Nous arrivons aux alentours de 17h30 et sommes accueillis par la famille de la guesthouse venue nous chercher au ponton. Nous faisons un tour de la ville, en profitons pour retirer de la monnaie locale dans le seul ATM existant et remarquons que nous le vidons. Oops! Attirés par une musique reggae, nous nous asseyons dans un restaurant où nous croisons plusieurs autres passagers du bateau. Rapidement, l’un des propriétaires nous aborde avec une bouteille de whisky local. Premier shot, deuxième shot, troisième shot. Nous refusons le 4ème car nous n’avons toujours rien commandé et le remercions. Son demi-frère, la tête sur les épaules cette fois-ci, vient prendre la commande.

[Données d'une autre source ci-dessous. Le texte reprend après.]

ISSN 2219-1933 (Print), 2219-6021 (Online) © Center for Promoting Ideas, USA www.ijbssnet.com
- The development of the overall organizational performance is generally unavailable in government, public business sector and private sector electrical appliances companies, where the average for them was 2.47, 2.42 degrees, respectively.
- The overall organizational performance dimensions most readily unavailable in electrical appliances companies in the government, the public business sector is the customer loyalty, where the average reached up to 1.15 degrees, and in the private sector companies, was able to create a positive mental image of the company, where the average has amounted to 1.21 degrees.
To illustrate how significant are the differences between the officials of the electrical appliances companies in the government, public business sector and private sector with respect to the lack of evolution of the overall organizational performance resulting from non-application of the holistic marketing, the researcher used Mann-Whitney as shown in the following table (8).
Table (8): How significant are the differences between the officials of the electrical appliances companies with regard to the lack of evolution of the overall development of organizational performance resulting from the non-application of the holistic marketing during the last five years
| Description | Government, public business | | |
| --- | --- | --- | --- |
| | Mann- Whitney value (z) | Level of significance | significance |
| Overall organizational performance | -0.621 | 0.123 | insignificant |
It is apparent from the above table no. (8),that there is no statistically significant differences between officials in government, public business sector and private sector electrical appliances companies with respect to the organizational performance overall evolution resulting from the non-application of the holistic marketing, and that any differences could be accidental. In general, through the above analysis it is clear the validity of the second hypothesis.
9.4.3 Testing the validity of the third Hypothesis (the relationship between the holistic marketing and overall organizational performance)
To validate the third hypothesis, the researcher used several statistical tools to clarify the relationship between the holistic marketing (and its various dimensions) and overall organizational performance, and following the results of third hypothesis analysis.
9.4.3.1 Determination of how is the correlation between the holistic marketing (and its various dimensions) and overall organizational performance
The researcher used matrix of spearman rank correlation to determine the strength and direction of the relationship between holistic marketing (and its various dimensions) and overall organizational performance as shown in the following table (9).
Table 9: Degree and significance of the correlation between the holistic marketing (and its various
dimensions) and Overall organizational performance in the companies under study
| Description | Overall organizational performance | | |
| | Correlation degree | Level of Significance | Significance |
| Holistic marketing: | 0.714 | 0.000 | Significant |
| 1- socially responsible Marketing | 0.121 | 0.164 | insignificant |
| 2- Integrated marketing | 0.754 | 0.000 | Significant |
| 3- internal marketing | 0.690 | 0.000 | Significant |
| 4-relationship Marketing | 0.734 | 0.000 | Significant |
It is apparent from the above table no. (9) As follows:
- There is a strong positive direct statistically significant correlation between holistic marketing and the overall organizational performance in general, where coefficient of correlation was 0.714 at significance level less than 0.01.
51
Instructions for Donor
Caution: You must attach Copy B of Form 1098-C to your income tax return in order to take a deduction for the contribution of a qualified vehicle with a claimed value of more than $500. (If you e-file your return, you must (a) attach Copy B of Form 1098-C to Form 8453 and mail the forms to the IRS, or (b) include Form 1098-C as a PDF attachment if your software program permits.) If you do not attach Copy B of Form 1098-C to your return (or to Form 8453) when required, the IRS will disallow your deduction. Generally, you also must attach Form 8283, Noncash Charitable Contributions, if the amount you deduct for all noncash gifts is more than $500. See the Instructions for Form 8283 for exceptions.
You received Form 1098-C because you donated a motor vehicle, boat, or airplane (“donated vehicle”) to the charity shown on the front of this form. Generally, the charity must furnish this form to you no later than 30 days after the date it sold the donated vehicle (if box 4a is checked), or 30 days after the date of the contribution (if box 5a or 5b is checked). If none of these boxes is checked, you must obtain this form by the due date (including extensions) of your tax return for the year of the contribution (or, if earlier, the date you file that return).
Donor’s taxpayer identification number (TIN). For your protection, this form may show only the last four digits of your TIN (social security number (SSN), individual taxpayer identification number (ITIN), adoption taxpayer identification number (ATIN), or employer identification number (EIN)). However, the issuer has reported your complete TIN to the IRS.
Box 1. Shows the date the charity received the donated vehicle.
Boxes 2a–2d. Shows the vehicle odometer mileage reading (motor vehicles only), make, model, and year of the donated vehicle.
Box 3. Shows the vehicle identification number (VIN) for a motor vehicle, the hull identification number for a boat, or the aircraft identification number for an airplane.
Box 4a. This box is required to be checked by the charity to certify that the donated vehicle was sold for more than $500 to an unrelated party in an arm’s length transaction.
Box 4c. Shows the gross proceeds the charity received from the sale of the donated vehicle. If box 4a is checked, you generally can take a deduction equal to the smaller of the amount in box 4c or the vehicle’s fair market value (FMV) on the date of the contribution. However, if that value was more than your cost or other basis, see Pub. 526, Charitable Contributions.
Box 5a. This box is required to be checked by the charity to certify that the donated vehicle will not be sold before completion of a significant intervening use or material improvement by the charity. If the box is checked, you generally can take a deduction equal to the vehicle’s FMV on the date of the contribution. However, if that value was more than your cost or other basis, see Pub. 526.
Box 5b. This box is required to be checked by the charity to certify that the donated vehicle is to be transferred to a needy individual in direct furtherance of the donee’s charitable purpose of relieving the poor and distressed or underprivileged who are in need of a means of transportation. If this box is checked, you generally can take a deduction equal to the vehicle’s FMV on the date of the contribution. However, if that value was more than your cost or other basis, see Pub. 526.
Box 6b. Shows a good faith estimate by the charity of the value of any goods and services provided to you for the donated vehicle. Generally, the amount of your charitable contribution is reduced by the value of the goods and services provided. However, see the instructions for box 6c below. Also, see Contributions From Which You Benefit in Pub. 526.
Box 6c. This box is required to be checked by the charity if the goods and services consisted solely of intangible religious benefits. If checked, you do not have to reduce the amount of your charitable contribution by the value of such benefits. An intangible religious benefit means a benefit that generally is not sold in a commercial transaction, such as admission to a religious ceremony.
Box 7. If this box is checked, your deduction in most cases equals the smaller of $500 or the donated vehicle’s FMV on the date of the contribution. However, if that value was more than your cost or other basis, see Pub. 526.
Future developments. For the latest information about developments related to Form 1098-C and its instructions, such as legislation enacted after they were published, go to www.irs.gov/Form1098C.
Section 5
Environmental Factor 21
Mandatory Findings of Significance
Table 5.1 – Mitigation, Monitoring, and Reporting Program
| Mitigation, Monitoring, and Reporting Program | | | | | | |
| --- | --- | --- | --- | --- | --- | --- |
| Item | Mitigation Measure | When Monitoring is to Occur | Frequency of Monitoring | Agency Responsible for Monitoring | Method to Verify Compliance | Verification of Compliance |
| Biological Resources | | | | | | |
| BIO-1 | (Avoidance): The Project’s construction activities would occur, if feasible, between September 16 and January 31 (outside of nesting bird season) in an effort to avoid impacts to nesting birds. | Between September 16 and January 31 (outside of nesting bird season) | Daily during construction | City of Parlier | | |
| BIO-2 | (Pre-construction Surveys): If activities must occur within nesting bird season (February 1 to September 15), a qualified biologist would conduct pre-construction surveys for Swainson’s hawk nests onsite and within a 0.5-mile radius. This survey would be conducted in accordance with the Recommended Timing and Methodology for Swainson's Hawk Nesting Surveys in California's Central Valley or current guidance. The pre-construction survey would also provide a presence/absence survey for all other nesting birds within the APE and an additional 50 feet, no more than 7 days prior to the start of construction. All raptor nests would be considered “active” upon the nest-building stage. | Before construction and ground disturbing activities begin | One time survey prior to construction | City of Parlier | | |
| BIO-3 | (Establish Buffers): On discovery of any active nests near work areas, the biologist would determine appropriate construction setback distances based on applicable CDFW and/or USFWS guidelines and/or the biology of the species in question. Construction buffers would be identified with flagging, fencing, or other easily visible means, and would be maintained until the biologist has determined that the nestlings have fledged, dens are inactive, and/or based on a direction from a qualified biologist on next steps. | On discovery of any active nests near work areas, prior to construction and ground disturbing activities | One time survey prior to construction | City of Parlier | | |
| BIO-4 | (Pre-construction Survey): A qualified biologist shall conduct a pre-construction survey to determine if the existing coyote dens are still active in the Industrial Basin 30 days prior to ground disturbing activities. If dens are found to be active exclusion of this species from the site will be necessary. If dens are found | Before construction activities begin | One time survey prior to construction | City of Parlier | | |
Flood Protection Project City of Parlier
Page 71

Après avoir mangé, nous ne manquons pas l’opportunité d’un digestif et acceptons à nouveau de boire quelques shots avec en fond un son marleysque et des premières histoires du Laos racontées par un local de 31 ans quelque peu alcoolique.

Le lendemain, nous reprenons le bateau pour 8 heures de croisière. Notre objectif de la journée est d’arrivée à Luang Prabang avant le coucher du soleil!